In the database section, PGG.Han provides visualization of the fine-scale genetic structure of the Han Chinese population and multiple genetic information of genome-wide SNVs by genetic and geographical sub-populations

Genetic structure (Jump)
1. Genetic Affinity

This page shows the genetic relationship within the Han Chinese population at two different levels. The first half is divided into sub-populations by provinces, and the second half is divided by genetic structure. Click on a sub-population on the map and the genetic relationship between the sub-population and other sub-populations is shown on the right.

2. Population Structure

This part shows the genetic coordinates of Han Chinese population, including grouping by province and by genetic structure. Click on a sub-population on the map and its genetic coordinates will be displayed on the right.

3. Ancestry

This part shows the genetic composition of the Han Chinese population in the context of worldwide populations. Each individual is represented by a single line broken into K colored segments, with lengths proportional to the K inferred components (Cs). The population IDs are presented outside of the circle of the plot. You can see the results of different K by clicking on the drop-down menu.

4. Gene Flow

This part shows the shared genetic drift among selected 3 populations, which can also obtain recent gene flow from 2 source population to the target population. Only 2 of 3 populations from Source1, Source2 and Target should be selected and click the ‘Search’ button will gain the results.

Variant (Jump)

The high-quality genome-wide SNP genotyped data can be queried on this page. We provide two different ways of querying, position or rsID. For one selected SNV, there is multiple genetic information such as allele frequency, variant annotation, genome diversity and so on. In addition to displaying a map of frequency distribution and a data table, we also provide external links to other databases.

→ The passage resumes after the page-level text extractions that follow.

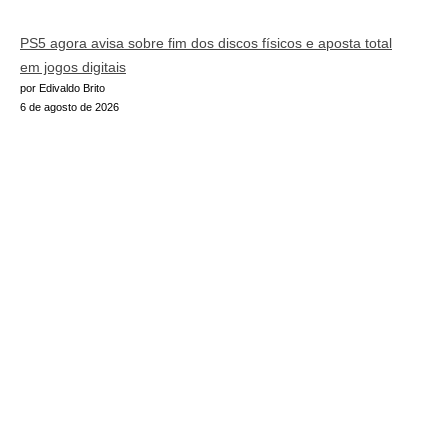
PS5 agora avisa sobre fim dos discos físicos e aposta total
em jogos digitais
por Edivaldo Brito
6 de agosto de 2026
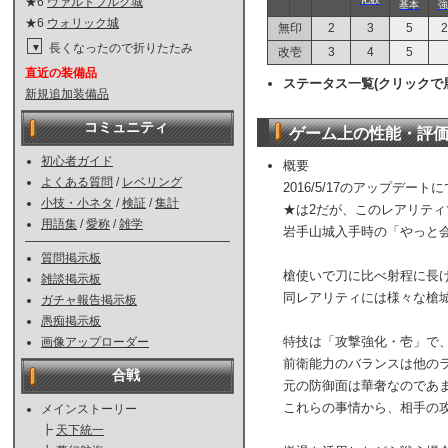
★6
ヴァルトブルク城
基本
強
★6
ウォリック城
無印
2
3
5
2
長くなったので折りたたみ
▼
改壱
3
4
5
直近の装備品
ステータス一覧(クリックで
新規追加装備品
コミュニティ
ゲーム上の性能・評
初心者ガイド
概要
よくある質問
/
レベリング
2016/5/17のアップデ
小技・小ネタ
/
検証
/
集計
★は2だが、このレアリティ
用語集
/
愛称
/
雑学
岩手山城入手時の「やっと
質問掲示板
槍使いで刀に比べ射程に長
雑談掲示板
同レアリティには様々な槍
ガチャ報告掲示板
愚痴掲示板
特技は「攻撃強化・壱」で、
画像アップローダー
前衛能力のバランスは他の
合戦
元の防御面は華奢なのであ
これらの事情から、相手の
メインストーリー
┣
天下統一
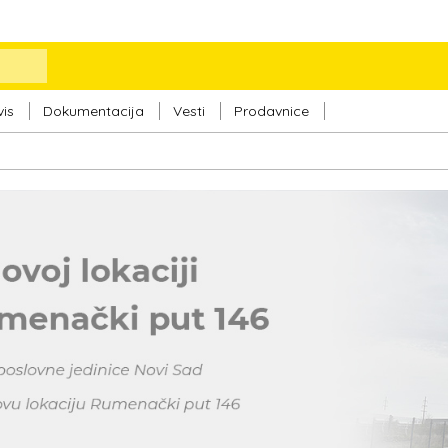
vis
Dokumentacija
Vesti
Prodavnice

In the analysis section, The PGG.Han provides: 1) nested AIMs panels for detecting and controlling population stratification in medical and evolutionary studies; 2) a population-structure-aware shared control for genotype-phenotype association studies (e.g., GWAS); 3) a Han-Chinese-specific reference panel for genotype imputation. Computational tools are implemented into the PGG.Han, and an online user interface is provided for data analysis and results in visualization.

Data security

Any data you upload is protected seriously. Only you can read them. You can delete your data at any time from our servers. We do not use it for our analyses.

Using the server
1. Prepare your data

Acceptable Input: PLINK 1 binary(*.bed, *.bim, *.fam) or VCF format.

The following information is required:
a. All alleles of the forward strand;
b. GRCh38 Coordinates.

2. Registration and Login (Jump)

Registration is required for the first use of PGG. Han Analysis Server. After logging in, the service can be used for free.

3. Upload data & QC (Jump)

We provide two ways to upload data. For small-scale data (<100MB), you can upload it directly on the web through the HTTP protocol. For large-scale data, you need to upload it to our server via FTP. For a better experience, we limit the number of samples to <=200 and the number of variants to <=5,000,000.

Before you start analysis, you need to do data checking. Only data that complete data checking can be used for other analyses.

4. Pipelines

a. Ancestry inference
Various commonly used algorithms/analyses for ancestry inference are applied to dissect the ancestry composition and genetic affinity of an individual of interest. For more details and a demo report, click here.
b. Imputation
Our imputation service is designed to meet a request for imputation: achieving the best imputation result of Han population data with a reference panel based on our NGS datasets of Han Chinese. For more details and a demo report, click here.
We provide the platform for GWAS analysis, as well as the largest control of the Han Chinese population (Han100K). Users only need to provide genotype data, covariate, and phenotype files. For more details and a demo report, click here.
d. Quick Start
A simple, fast, and efficient integrated analysis pipeline integrating three analysis modules of Ancestry Inference, Imputation and GWAS. For more details, click here.

5. Results

All analysis results will be presented in the form of file downloads and visual online reports.

  • If your data have specific information of Han subgroups, reference panel “Subgroup Central China Han, “Subgroup Northeast Han”, “Subgroup Northwest Han”, “Subgroup Southeast Han”, “Subgroup Southwest Han”, “Subgroup Southcoast Han” can be selected according to the subgroups.
  • If you need more variants, “Han deep sequencing” is the best choice.
  • If you want to run faster, “Han100K” and “CONVERGE” can be used.

Currently, the imputation service is only able to handle the biallelic SNP data in autosomes. Imputation with a reference panel requires the quality control and strand recalibration of input data, there might be some variants discarded before imputation. Then, only shared variants between input datasets and reference panels can be used to genotype imputation.